Aujourd'hui ne fit pas exception. L'enseignante de l'école pour filles Gillis, que Leila avait visitée en retard pour s'informer des postes, offrit d'abord un soupir de regret.
« Oui, Leila. Il faut te ressaisir et trouver une solution réaliste. C'est malheureux, mais que peux-tu faire ? Les choses ont tourné ainsi. »
Elle saisit la main de Leila et le répéta plusieurs fois. Les visages familiers croisés en ville en firent de même.
La gratitude envers eux se mêlait à une mesure de honte. Alors Leila s'inclinait poliment et souriait. Elle essayait de ne pas s'attarder sur les sourires ambigus qui apparaissaient alors sur leurs lèvres. Maintenir sa tenue et son sourire convenables était déjà assez lourd ; ce fut un soulagement de n'avoir plus d'énergie pour le reste.

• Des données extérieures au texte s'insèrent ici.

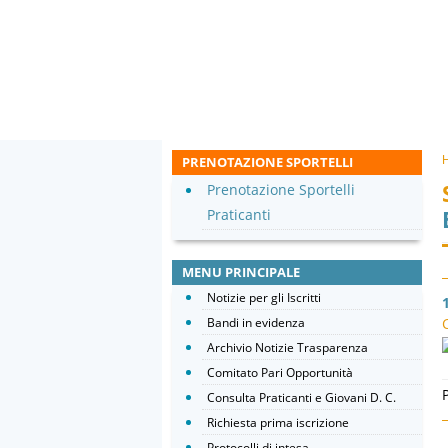
PRENOTAZIONE SPORTELLI
Prenotazione Sportelli
Praticanti
MENU PRINCIPALE
Notizie per gli Iscritti
Bandi in evidenza
Archivio Notizie Trasparenza
Comitato Pari Opportunità
Consulta Praticanti e Giovani D. C.
Richiesta prima iscrizione
Protocolli di intesa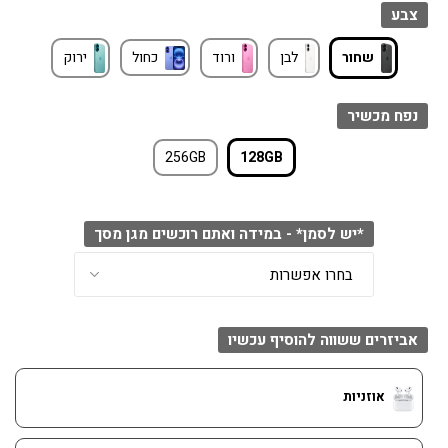
צבע
שחור
לבן
ורוד
כחול
ירוק
נפח מכשיר
256GB
128GB
*יש לסמן* - במידה ואתם רוכשים מגן מסך
אביזרים ששווה להוסיף עכשיו
אוזניות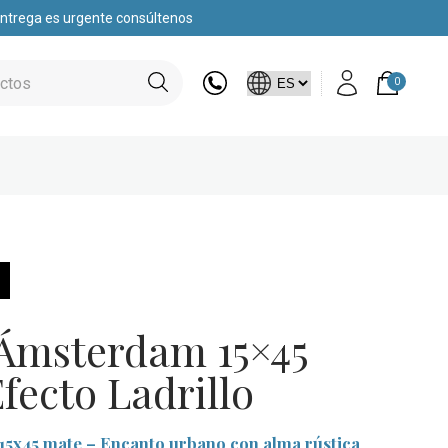
 entrega es urgente consúltenos
0
 Ámsterdam 15×45
fecto Ladrillo
15x45 mate – Encanto urbano con alma rústica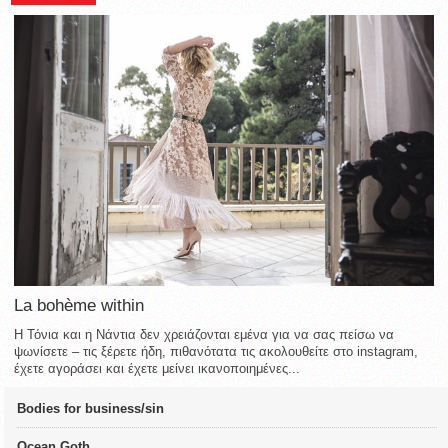
La bohème within
Η Τόνια και η Νάντια δεν χρειάζονται εμένα για να σας πείσω να
ψωνίσετε – τις ξέρετε ήδη, πιθανότατα τις ακολουθείτε στο instagram,
έχετε αγοράσει και έχετε μείνει ικανοποιημένες...
Bodies for business/sin
Ocean Goth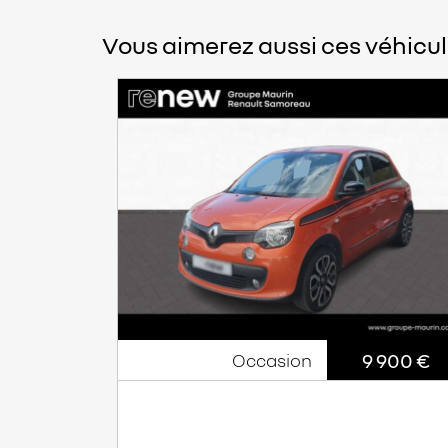
Vous aimerez aussi ces véhicul
9 900 €
Occasion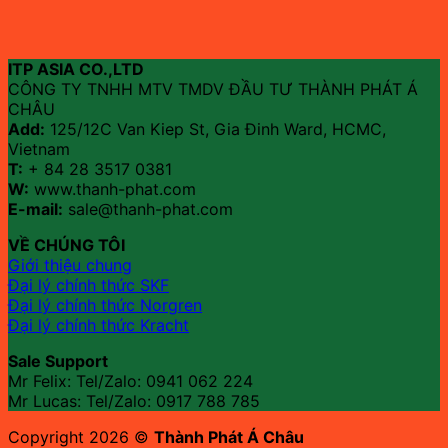
ITP ASIA CO.,LTD
CÔNG TY TNHH MTV TMDV ĐẦU TƯ THÀNH PHÁT Á
CHÂU
Add:
125/12C Van Kiep St, Gia Đinh Ward, HCMC,
Vietnam
T:
+ 84 28 3517 0381
W:
www.thanh-phat.com
E-mail:
sale@thanh-phat.com
VỀ CHÚNG TÔI
Giới thiệu chung
Đại lý chính thức SKF
Đại lý chính thức Norgren
Đại lý chính thức Kracht
Sale Support
Mr Felix: Tel/Zalo:
0941 062 224
Mr Lucas: Tel/Zalo: 0917 788 785
Copyright 2026 ©
Thành Phát Á Châu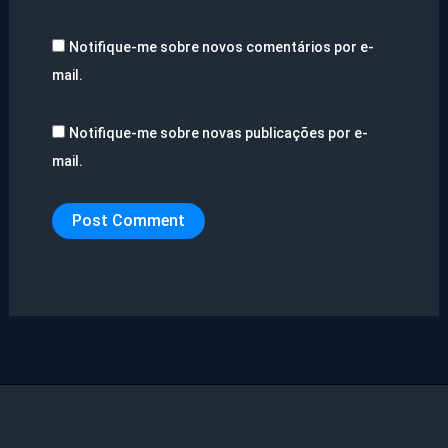
Notifique-me sobre novos comentários por e-
mail.
Notifique-me sobre novas publicações por e-
mail.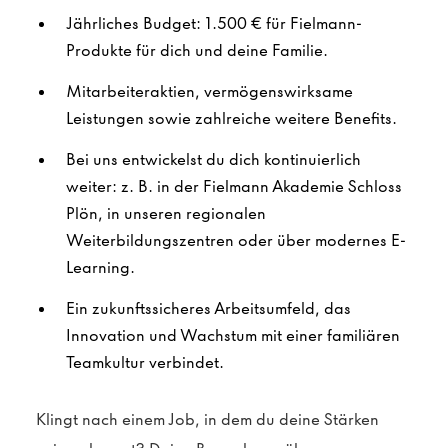
Jährliches Budget: 1.500 € für Fielmann-
Produkte für dich und deine Familie.
Mitarbeiteraktien, vermögenswirksame
Leistungen sowie zahlreiche weitere Benefits.
Bei uns entwickelst du dich kontinuierlich
weiter: z. B. in der Fielmann Akademie Schloss
Plön, in unseren regionalen
Weiterbildungszentren oder über modernes E-
Learning.
Ein zukunftssicheres Arbeitsumfeld, das
Innovation und Wachstum mit einer familiären
Teamkultur verbindet.
Klingt nach einem Job, in dem du deine Stärken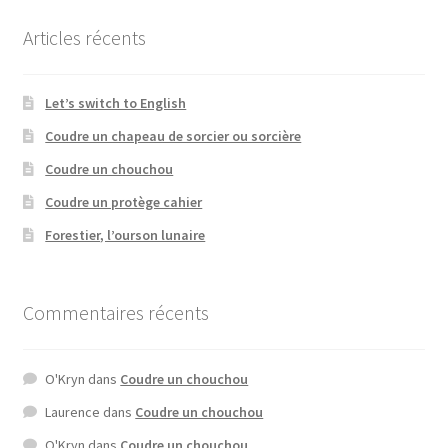
Articles récents
Let’s switch to English
Coudre un chapeau de sorcier ou sorcière
Coudre un chouchou
Coudre un protège cahier
Forestier, l’ourson lunaire
Commentaires récents
O'Kryn
dans
Coudre un chouchou
Laurence
dans
Coudre un chouchou
O'Kryn
dans
Coudre un chouchou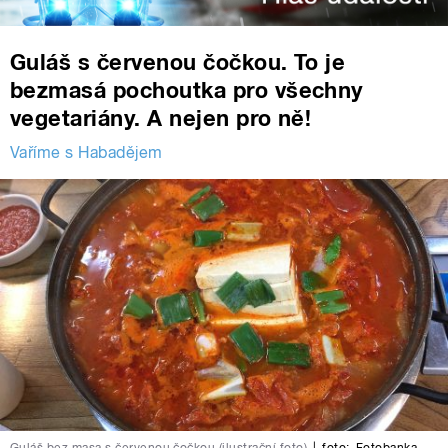
Guláš s červenou čočkou. To je
bezmasá pochoutka pro všechny
vegetariány. A nejen pro ně!
Vaříme s Habadějem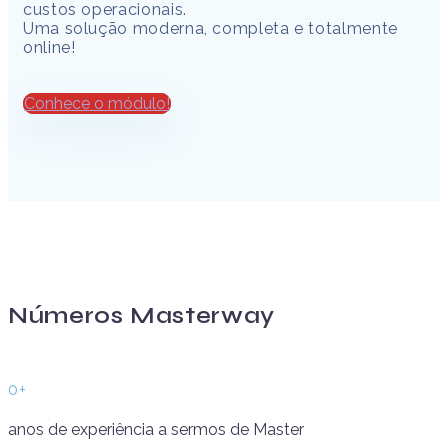
custos operacionais.
Uma solução moderna, completa e totalmente
online!
Conhece o módulo!
Números Masterway
0
+
anos de experiência a sermos de Master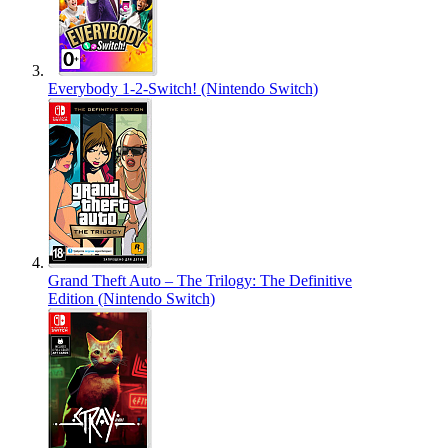
Everybody 1-2-Switch! (Nintendo Switch)
Grand Theft Auto – The Trilogy: The Definitive
Edition (Nintendo Switch)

« J'adorerais t'aider dans ta situation, mais c'est le mieux que je puisse faire pour l'instant. »
Après avoir longuement consolé Leila, l'enseignante de Gillis donna une réponse chargée de soupirs.
Tous les postes dans les écoles de Karlsvar étaient déjà pourvus. La meilleure option pour Leila était une école dans une petite ville à environ une heure de train.
Après mûre réflexion, Leila accepta le poste. Le trajet quotidien étant impossible, elle devrait trouver un logement sur place, mais elle pourrait rentrer à Arbis le week-end. Après un an ou deux, une opportunité de mutation vers Karlsvar pourrait se présenter.
Arrivée devant les grands portails du domaine, Leila s'arrêta pour ôter son chapeau et reprendre son souffle.
Affronter l'oncle Bill était plus dur que quiconque. Quand elle souriait, ses yeux s'attristaient, mais elle ne pouvait pas pleurer devant lui.
Pourtant, elle avait de bonnes nouvelles à partager aujourd'hui, alors cela devrait aller.
Nourrissant un espoir prudent, Leila reprit sa marche. Aller dans une école lointaine était un peu triste, mais ce n'était pas quitter l'oncle pour toujours.
Leila tenta un sourire plus lumineux en accélérant le pas. Pressée d'en informer l'oncle Bill au plus vite, elle se dirigeait vers le jardin plutôt que vers le cottage. Elle croisa Kyle sous l'arche menant au jardin de roses.
« … Kyle ? »
Les yeux de Leila s'écarquillèrent. Kyle, qui accourait désespérément comme pourchassé par quelque chose et lui saisit le poignet, avait l'air d'un parfait étranger.
« Allez, Leila. »
« Où ? Lâche-moi. On parlera après que tu m'auras lâchée. S'il te plaît ? »
« Fuyons, tous les deux. »
L'emprise sur le poignet de Leila se resserra encore davantage.